◆ **DATA TO USE**:
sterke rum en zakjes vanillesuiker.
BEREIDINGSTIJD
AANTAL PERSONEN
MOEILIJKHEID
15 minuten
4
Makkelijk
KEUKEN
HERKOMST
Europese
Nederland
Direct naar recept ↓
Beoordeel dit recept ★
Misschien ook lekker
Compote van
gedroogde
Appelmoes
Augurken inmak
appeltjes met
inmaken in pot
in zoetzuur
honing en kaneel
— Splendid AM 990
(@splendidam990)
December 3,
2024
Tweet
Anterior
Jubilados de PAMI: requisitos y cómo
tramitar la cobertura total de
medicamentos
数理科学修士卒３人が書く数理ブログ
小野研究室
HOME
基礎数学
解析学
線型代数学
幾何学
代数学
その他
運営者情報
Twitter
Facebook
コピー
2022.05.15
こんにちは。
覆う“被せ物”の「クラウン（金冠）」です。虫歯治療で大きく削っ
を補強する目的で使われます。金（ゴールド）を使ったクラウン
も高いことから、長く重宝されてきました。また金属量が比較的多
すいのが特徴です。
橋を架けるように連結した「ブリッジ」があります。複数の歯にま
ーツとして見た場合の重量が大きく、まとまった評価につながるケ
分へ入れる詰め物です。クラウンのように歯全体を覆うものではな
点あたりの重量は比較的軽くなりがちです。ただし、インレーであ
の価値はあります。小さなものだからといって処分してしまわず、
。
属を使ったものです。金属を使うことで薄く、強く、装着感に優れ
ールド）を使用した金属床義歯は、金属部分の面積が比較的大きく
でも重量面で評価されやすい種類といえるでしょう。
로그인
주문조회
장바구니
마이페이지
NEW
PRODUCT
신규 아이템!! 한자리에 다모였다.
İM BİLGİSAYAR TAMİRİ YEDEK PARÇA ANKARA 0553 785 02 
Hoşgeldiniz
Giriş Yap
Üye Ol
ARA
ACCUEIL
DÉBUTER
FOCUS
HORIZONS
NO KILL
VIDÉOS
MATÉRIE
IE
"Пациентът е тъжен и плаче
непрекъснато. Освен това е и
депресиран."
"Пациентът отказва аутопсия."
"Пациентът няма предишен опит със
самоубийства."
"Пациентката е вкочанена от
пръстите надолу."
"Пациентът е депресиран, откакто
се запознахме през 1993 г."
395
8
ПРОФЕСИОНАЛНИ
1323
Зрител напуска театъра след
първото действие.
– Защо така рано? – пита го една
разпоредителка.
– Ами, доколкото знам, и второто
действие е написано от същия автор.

◆ **ACTIVITY**: Could you reproduce the text of all the data above, line by line, without changing a character?

◆ **EXERCISE SOLUTION**:
sterke rum en zakjes vanillesuiker.
BEREIDINGSTIJD
AANTAL PERSONEN
MOEILIJKHEID
15 minuten
4
Makkelijk
KEUKEN
HERKOMST
Europese
Nederland
Direct naar recept ↓
Beoordeel dit recept ★
Misschien ook lekker
Compote van
gedroogde
Appelmoes
Augurken inmak
appeltjes met
inmaken in pot
in zoetzuur
honing en kaneel
— Splendid AM 990
(@splendidam990)
December 3,
2024
Tweet
Anterior
Jubilados de PAMI: requisitos y cómo
tramitar la cobertura total de
medicamentos
数理科学修士卒３人が書く数理ブログ
小野研究室
HOME
基礎数学
解析学
線型代数学
幾何学
代数学
その他
運営者情報
Twitter
Facebook
コピー
2022.05.15
こんにちは。
覆う“被せ物”の「クラウン（金冠）」です。虫歯治療で大きく削っ
を補強する目的で使われます。金（ゴールド）を使ったクラウン
も高いことから、長く重宝されてきました。また金属量が比較的多
すいのが特徴です。
橋を架けるように連結した「ブリッジ」があります。複数の歯にま
ーツとして見た場合の重量が大きく、まとまった評価につながるケ
分へ入れる詰め物です。クラウンのように歯全体を覆うものではな
点あたりの重量は比較的軽くなりがちです。ただし、インレーであ
の価値はあります。小さなものだからといって処分してしまわず、
。
属を使ったものです。金属を使うことで薄く、強く、装着感に優れ
ールド）を使用した金属床義歯は、金属部分の面積が比較的大きく
でも重量面で評価されやすい種類といえるでしょう。
로그인
주문조회
장바구니
마이페이지
NEW
PRODUCT
신규 아이템!! 한자리에 다모였다.
İM BİLGİSAYAR TAMİRİ YEDEK PARÇA ANKARA 0553 785 02 
Hoşgeldiniz
Giriş Yap
Üye Ol
ARA
ACCUEIL
DÉBUTER
FOCUS
HORIZONS
NO KILL
VIDÉOS
MATÉRIE
IE
"Пациентът е тъжен и плаче
непрекъснато. Освен това е и
депресиран."
"Пациентът отказва аутопсия."
"Пациентът няма предишен опит със
самоубийства."
"Пациентката е вкочанена от
пръстите надолу."
"Пациентът е депресиран, откакто
се запознахме през 1993 г."
395
8
ПРОФЕСИОНАЛНИ
1323
Зрител напуска театъра след
първото действие.
– Защо така рано? – пита го една
разпоредителка.
– Ами, доколкото знам, и второто
действие е написано от същия автор.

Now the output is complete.